◆ **What you need to do**: Leaving the pictures aside, reproduce the data in full and word for word.

Data entries:
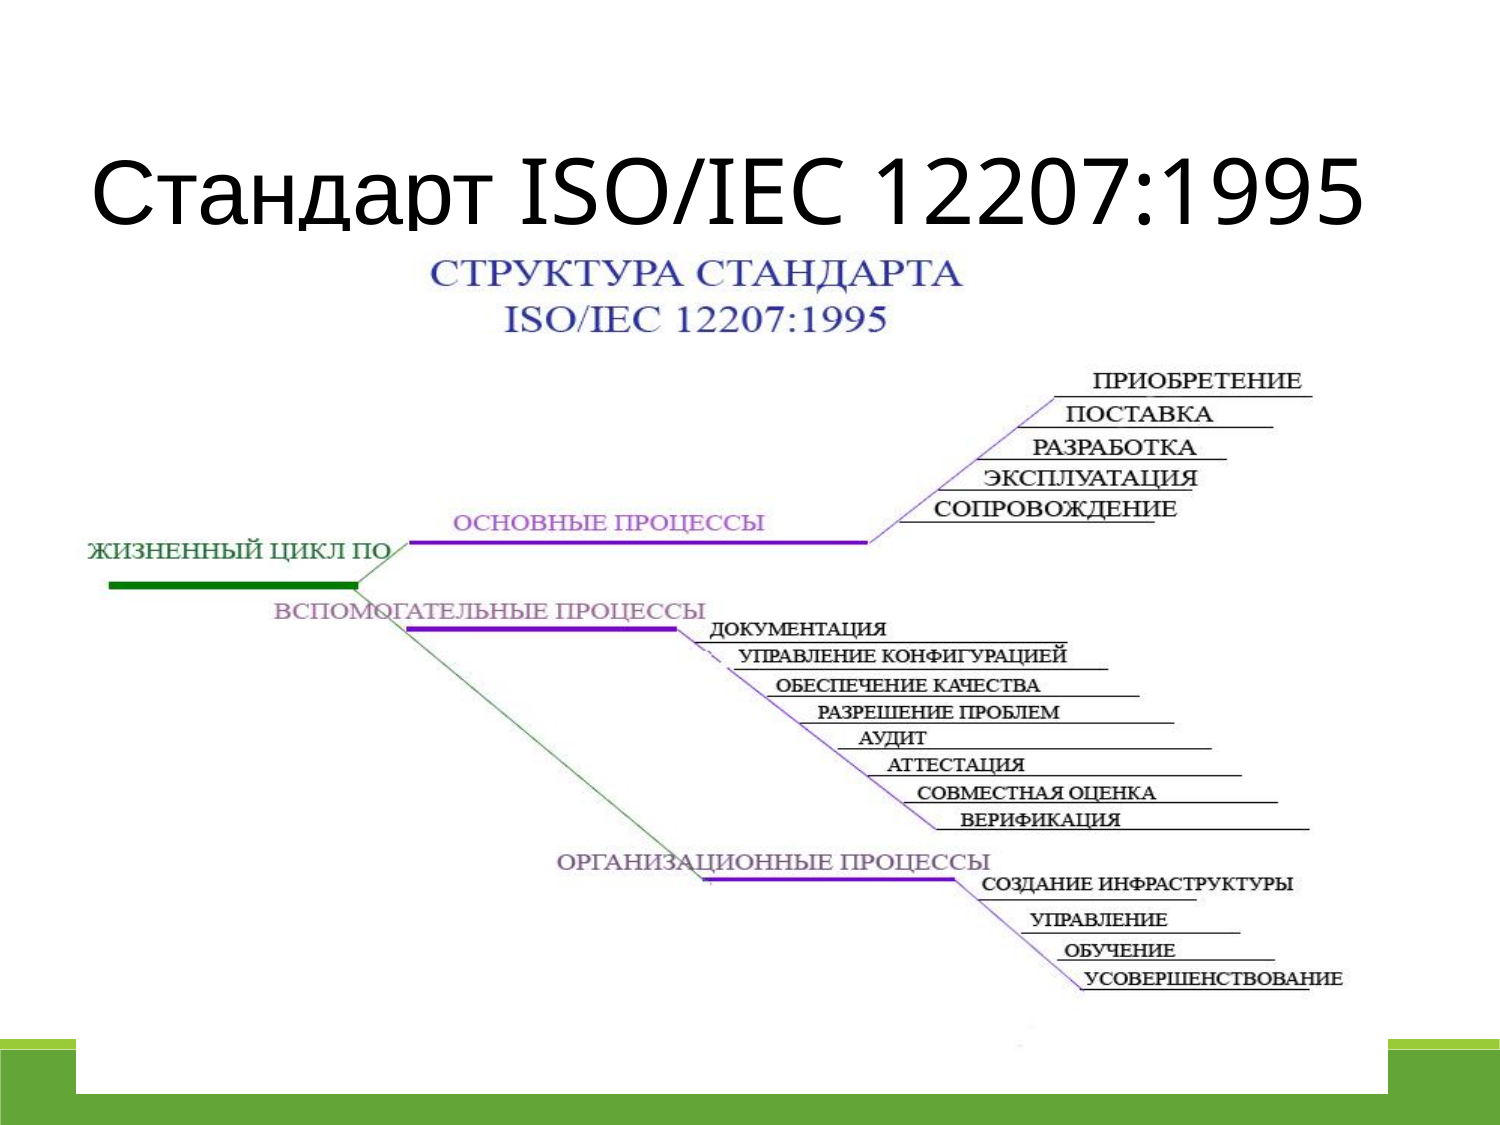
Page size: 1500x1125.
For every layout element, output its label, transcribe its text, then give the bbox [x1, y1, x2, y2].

text_box Стандарт ISO/IEC 12207:1995 [75, 75, 1425, 300]
picture [76, 231, 1389, 1094]
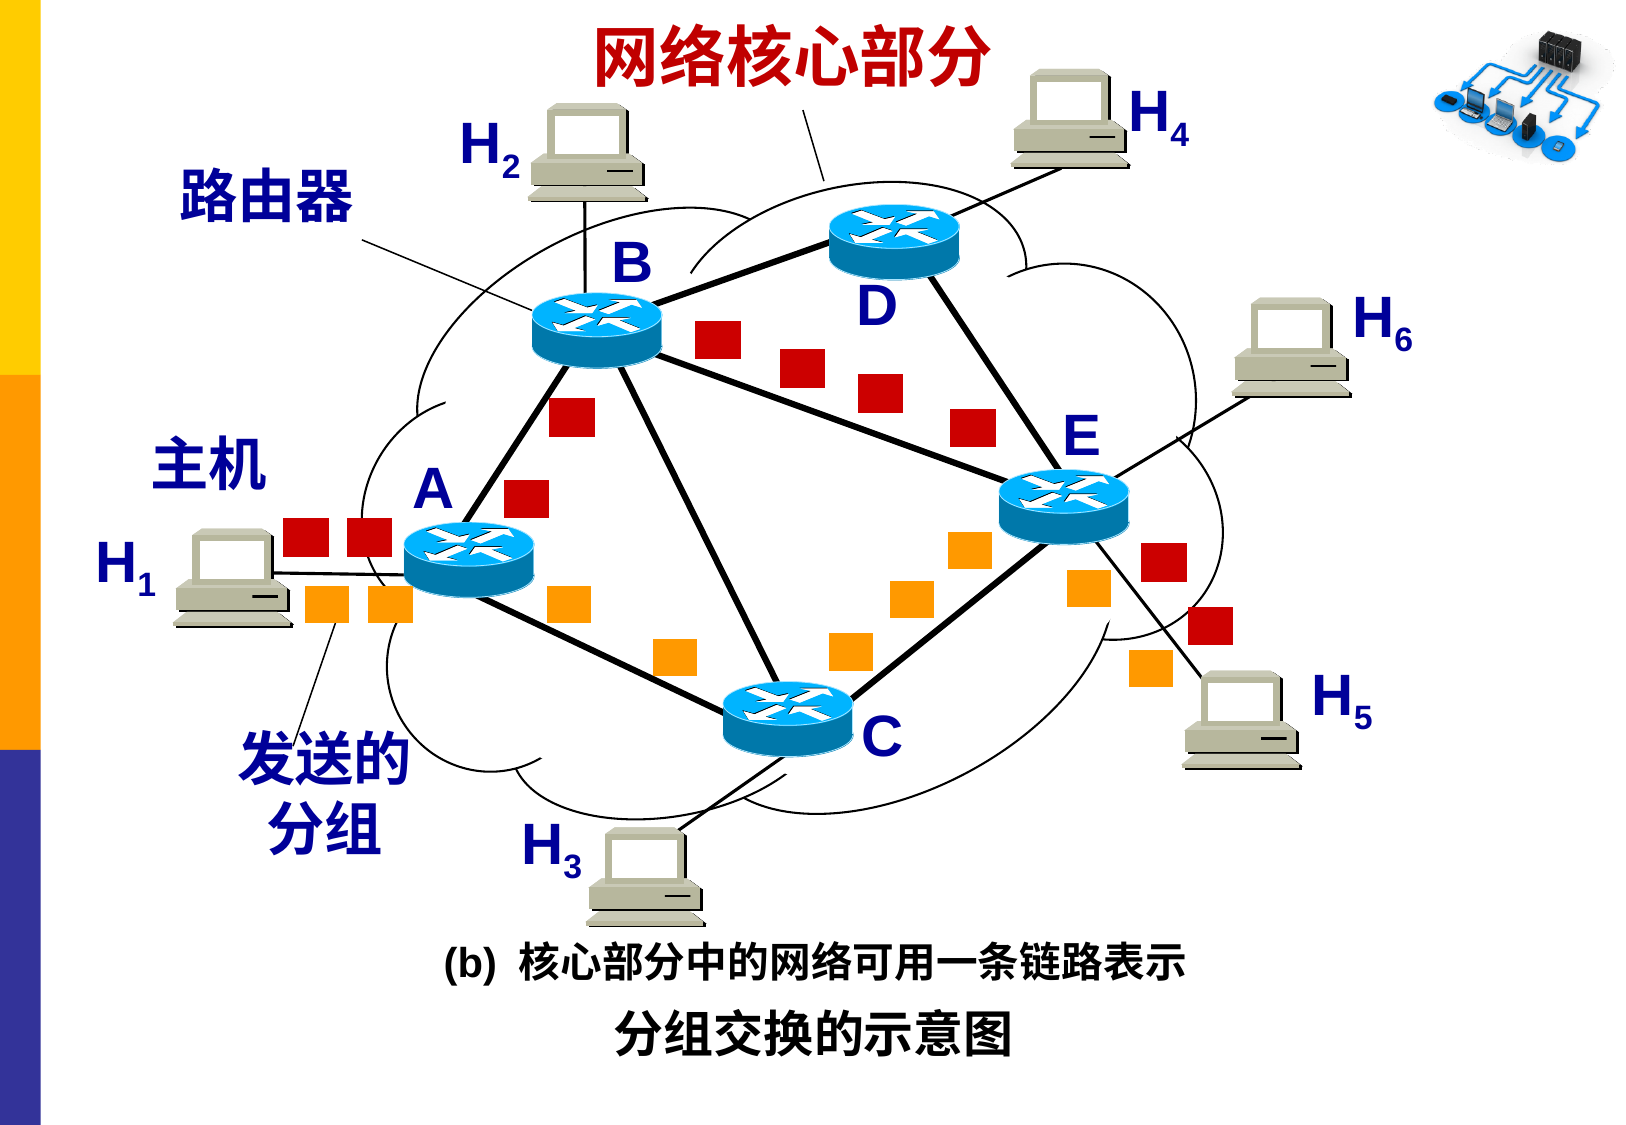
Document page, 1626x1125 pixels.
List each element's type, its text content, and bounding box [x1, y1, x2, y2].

picture [1431, 30, 1616, 165]
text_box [81, 65, 1427, 929]
text_box 网络核心部分 [578, 7, 1009, 64]
text_box 分组交换的示意图 [467, 994, 1161, 1070]
text_box (b) 核心部分中的网络可用一条链路表示 [428, 938, 1202, 994]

◆ **The completed task**:
Page size: 1500x1125.
For every layout element, output its label, transcribe its text, then give the bbox [x1, y1, x2, y2].

text_box Стандарт ISO/IEC 12207:1995 [75, 75, 1425, 300]
picture [76, 231, 1389, 1094]
Document page, 1626x1125 pixels.
List each element's type, its text content, and bounding box [x1, y1, x2, y2].

picture [1431, 30, 1616, 165]
text_box [81, 65, 1427, 929]
text_box 网络核心部分 [578, 7, 1009, 64]
text_box 分组交换的示意图 [467, 994, 1161, 1070]
text_box (b) 核心部分中的网络可用一条链路表示 [428, 938, 1202, 994]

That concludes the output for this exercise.